Liz Knowles' debut recording sparkles with the enthusiasm of a fresh mind and a passionate spirit. This exciting new fiddler seemed to explode on the scene in the last few years, appearing as guest soloist numerous times on Riverdance, on the soundtrack to the movie Michael Collins, teaming up with Ensemble Galilei and the Sirius String Quartet, and most recently joining the John Whelan Band. Her popularity is well-earned, however, as is evident from the extraordinary playing on the recording. Tutors Brian Connolly and Eileen Ivers are undoubtedly proud.

The selection of guests on the recording is impeccable. Including such notables as Joanie Madden on flute and whistles, Chris Cunningham on guitar, and John Whelan on box, the background instrumentals show talent and musicianship equal to the soloist. This balance can be so vital to a recording, and is often an overlooked aspect of making a solo recording.

One of the most fascinating aspects of this album is the choice of tunes. In the eight tracks containing traditional music, Ms. Knowles explores a wide variety of melodic lines, cadences, and rhythms. Take "The Crooked Road," which begins with a light and airy calypso-like rhythm, and ends with a driving Celtic beat on the second tune. "My Darling Asleep" teams the provocative sound of Knowles' fiddle with the gentle, wispy accompaniment of Sue Richards' harp on the opening tune, Turlough O'Carolan's "Dr. John Hart." This gently leads the listener to a slow but lilting duet on "Knocknagow" and a more bouncy version of "My Darling Asleep."

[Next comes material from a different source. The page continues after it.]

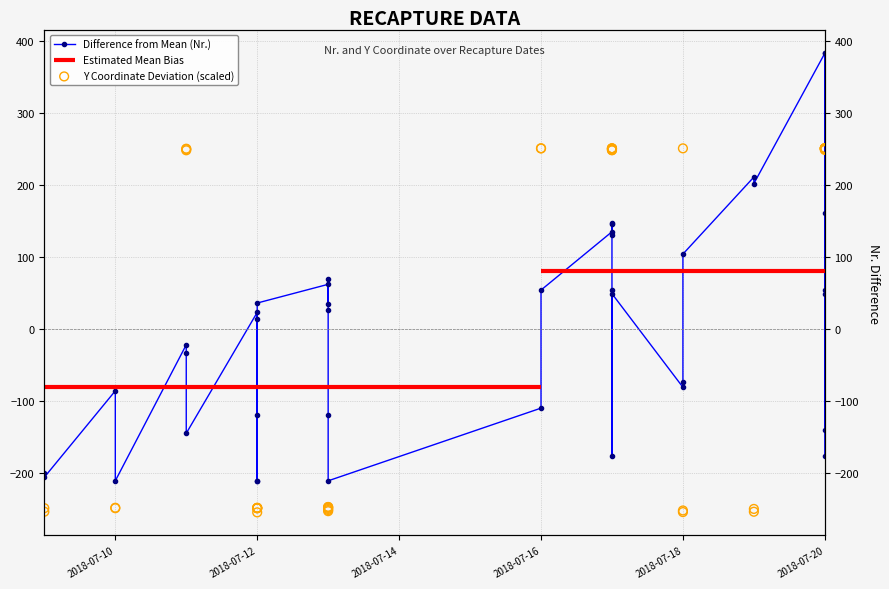

Which series contains the lowest Y value?

Y_coord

Equally intriguing are the Liz Knowles originals, including a fiery set of jigs, complete with shaker and conga percussion on "Jigs for John," and a deeply emotional and introspective air entitled "The Gift of Falling." The latter explores the mixed blessing of time off due to a broken collarbone from a horseback riding accident. The track's depth and charm are greatly enhanced with Des Moore's guitar and Michelle Kinney's cello.

The true stand-out on this recording is the Middle-Eastern sounding "Laz." This unusual traditional (not Celtic) dance tune sports a fascinating seven-beat rhythm, which the instrumentalists have woven back and forth with a jig beat. The instrumentation of Uillean pipes, ney, guitar, bass, percussion, and fiddle lead to an exotic, earthy sound.

As with many solo fiddle recordings, this tends to be occasionally mixed a little heavily on the fiddle, leaving some of the other instruments struggling to be heard. Also, the fiddle never really gives up the lead to another instrument, which would add a nice variety of sound now and again. Despite these minor complaints, Liz Knowles' fire and vibrant energy shine through every track, and she will keep your toes tapping throughout the whole recording.